Saved data entries
========

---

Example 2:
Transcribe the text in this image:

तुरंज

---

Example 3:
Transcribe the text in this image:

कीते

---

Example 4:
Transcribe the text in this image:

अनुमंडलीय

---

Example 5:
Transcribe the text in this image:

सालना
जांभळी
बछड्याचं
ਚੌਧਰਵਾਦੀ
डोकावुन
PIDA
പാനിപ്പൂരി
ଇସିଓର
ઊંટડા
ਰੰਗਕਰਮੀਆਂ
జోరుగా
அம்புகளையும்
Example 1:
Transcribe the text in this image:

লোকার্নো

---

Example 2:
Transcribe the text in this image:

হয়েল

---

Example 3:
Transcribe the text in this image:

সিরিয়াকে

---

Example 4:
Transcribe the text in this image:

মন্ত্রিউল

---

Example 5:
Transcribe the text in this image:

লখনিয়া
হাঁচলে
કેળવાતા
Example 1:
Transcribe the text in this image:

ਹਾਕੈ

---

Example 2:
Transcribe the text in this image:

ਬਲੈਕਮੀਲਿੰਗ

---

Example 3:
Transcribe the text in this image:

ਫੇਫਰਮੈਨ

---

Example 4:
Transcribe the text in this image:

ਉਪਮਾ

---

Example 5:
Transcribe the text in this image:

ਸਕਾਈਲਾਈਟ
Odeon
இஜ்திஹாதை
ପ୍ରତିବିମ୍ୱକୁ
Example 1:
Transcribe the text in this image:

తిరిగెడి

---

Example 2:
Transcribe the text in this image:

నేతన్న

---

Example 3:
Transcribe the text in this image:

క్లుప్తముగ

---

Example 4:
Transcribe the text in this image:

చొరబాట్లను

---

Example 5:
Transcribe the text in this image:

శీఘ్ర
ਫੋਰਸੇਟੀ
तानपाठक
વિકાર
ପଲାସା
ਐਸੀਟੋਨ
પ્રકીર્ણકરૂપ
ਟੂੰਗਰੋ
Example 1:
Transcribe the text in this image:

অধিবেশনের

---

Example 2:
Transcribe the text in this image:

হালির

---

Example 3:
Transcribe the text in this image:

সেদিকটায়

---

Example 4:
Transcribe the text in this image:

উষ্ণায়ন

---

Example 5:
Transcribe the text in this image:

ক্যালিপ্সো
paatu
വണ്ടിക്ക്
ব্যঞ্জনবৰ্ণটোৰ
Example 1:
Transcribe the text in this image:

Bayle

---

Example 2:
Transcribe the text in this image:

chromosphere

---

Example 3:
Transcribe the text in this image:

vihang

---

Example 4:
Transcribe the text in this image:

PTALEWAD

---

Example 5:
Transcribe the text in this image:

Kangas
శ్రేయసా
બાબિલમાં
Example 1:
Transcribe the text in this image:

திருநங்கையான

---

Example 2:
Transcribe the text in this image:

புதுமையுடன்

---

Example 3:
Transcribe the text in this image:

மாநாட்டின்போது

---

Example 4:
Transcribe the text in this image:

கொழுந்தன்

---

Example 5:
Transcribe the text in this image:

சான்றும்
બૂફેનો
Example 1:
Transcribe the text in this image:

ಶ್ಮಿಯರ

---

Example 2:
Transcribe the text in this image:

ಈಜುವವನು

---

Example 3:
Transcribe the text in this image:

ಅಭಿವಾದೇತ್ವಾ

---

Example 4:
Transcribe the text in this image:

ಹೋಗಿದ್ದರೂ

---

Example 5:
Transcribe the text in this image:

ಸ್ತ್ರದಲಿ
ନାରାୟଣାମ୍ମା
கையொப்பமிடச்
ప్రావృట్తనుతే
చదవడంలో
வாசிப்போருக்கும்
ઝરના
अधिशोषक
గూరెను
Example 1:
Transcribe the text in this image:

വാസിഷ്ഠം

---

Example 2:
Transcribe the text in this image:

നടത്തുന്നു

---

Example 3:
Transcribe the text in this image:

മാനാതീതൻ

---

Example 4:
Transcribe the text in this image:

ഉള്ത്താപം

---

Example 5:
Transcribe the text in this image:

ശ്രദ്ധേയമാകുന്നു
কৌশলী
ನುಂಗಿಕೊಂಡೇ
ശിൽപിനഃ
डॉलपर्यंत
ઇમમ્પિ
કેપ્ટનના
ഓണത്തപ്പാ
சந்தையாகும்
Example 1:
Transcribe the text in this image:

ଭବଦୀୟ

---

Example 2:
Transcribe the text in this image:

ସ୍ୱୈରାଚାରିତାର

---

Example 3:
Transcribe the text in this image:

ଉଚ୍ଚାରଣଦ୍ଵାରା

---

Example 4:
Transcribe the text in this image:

========

The answer is the data above, retyped exactly in full.

> Your solution:
---

Example 2:
Transcribe the text in this image:

तुरंज

---

Example 3:
Transcribe the text in this image:

कीते

---

Example 4:
Transcribe the text in this image:

अनुमंडलीय

---

Example 5:
Transcribe the text in this image:

सालना
जांभळी
बछड्याचं
ਚੌਧਰਵਾਦੀ
डोकावुन
PIDA
പാനിപ്പൂരി
ଇସିଓର
ઊંટડા
ਰੰਗਕਰਮੀਆਂ
జోరుగా
அம்புகளையும்
Example 1:
Transcribe the text in this image:

লোকার্নো

---

Example 2:
Transcribe the text in this image:

হয়েল

---

Example 3:
Transcribe the text in this image:

সিরিয়াকে

---

Example 4:
Transcribe the text in this image:

মন্ত্রিউল

---

Example 5:
Transcribe the text in this image:

লখনিয়া
হাঁচলে
કેળવાતા
Example 1:
Transcribe the text in this image:

ਹਾਕੈ

---

Example 2:
Transcribe the text in this image:

ਬਲੈਕਮੀਲਿੰਗ

---

Example 3:
Transcribe the text in this image:

ਫੇਫਰਮੈਨ

---

Example 4:
Transcribe the text in this image:

ਉਪਮਾ

---

Example 5:
Transcribe the text in this image:

ਸਕਾਈਲਾਈਟ
Odeon
இஜ்திஹாதை
ପ୍ରତିବିମ୍ୱକୁ
Example 1:
Transcribe the text in this image:

తిరిగెడి

---

Example 2:
Transcribe the text in this image:

నేతన్న

---

Example 3:
Transcribe the text in this image:

క్లుప్తముగ

---

Example 4:
Transcribe the text in this image:

చొరబాట్లను

---

Example 5:
Transcribe the text in this image:

శీఘ్ర
ਫੋਰਸੇਟੀ
तानपाठक
વિકાર
ପଲାସା
ਐਸੀਟੋਨ
પ્રકીર્ણકરૂપ
ਟੂੰਗਰੋ
Example 1:
Transcribe the text in this image:

অধিবেশনের

---

Example 2:
Transcribe the text in this image:

হালির

---

Example 3:
Transcribe the text in this image:

সেদিকটায়

---

Example 4:
Transcribe the text in this image:

উষ্ণায়ন

---

Example 5:
Transcribe the text in this image:

ক্যালিপ্সো
paatu
വണ്ടിക്ക്
ব্যঞ্জনবৰ্ণটোৰ
Example 1:
Transcribe the text in this image:

Bayle

---

Example 2:
Transcribe the text in this image:

chromosphere

---

Example 3:
Transcribe the text in this image:

vihang

---

Example 4:
Transcribe the text in this image:

PTALEWAD

---

Example 5:
Transcribe the text in this image:

Kangas
శ్రేయసా
બાબિલમાં
Example 1:
Transcribe the text in this image:

திருநங்கையான

---

Example 2:
Transcribe the text in this image:

புதுமையுடன்

---

Example 3:
Transcribe the text in this image:

மாநாட்டின்போது

---

Example 4:
Transcribe the text in this image:

கொழுந்தன்

---

Example 5:
Transcribe the text in this image:

சான்றும்
બૂફેનો
Example 1:
Transcribe the text in this image:

ಶ್ಮಿಯರ

---

Example 2:
Transcribe the text in this image:

ಈಜುವವನು

---

Example 3:
Transcribe the text in this image:

ಅಭಿವಾದೇತ್ವಾ

---

Example 4:
Transcribe the text in this image:

ಹೋಗಿದ್ದರೂ

---

Example 5:
Transcribe the text in this image:

ಸ್ತ್ರದಲಿ
ନାରାୟଣାମ୍ମା
கையொப்பமிடச்
ప్రావృట్తనుతే
చదవడంలో
வாசிப்போருக்கும்
ઝરના
अधिशोषक
గూరెను
Example 1:
Transcribe the text in this image:

വാസിഷ്ഠം

---

Example 2:
Transcribe the text in this image:

നടത്തുന്നു

---

Example 3:
Transcribe the text in this image:

മാനാതീതൻ

---

Example 4:
Transcribe the text in this image:

ഉള്ത്താപം

---

Example 5:
Transcribe the text in this image:

ശ്രദ്ധേയമാകുന്നു
কৌশলী
ನುಂಗಿಕೊಂಡೇ
ശിൽപിനഃ
डॉलपर्यंत
ઇમમ્પિ
કેપ્ટનના
ഓണത്തപ്പാ
சந்தையாகும்
Example 1:
Transcribe the text in this image:

ଭବଦୀୟ

---

Example 2:
Transcribe the text in this image:

ସ୍ୱୈରାଚାରିତାର

---

Example 3:
Transcribe the text in this image:

ଉଚ୍ଚାରଣଦ୍ଵାରା

---

Example 4:
Transcribe the text in this image:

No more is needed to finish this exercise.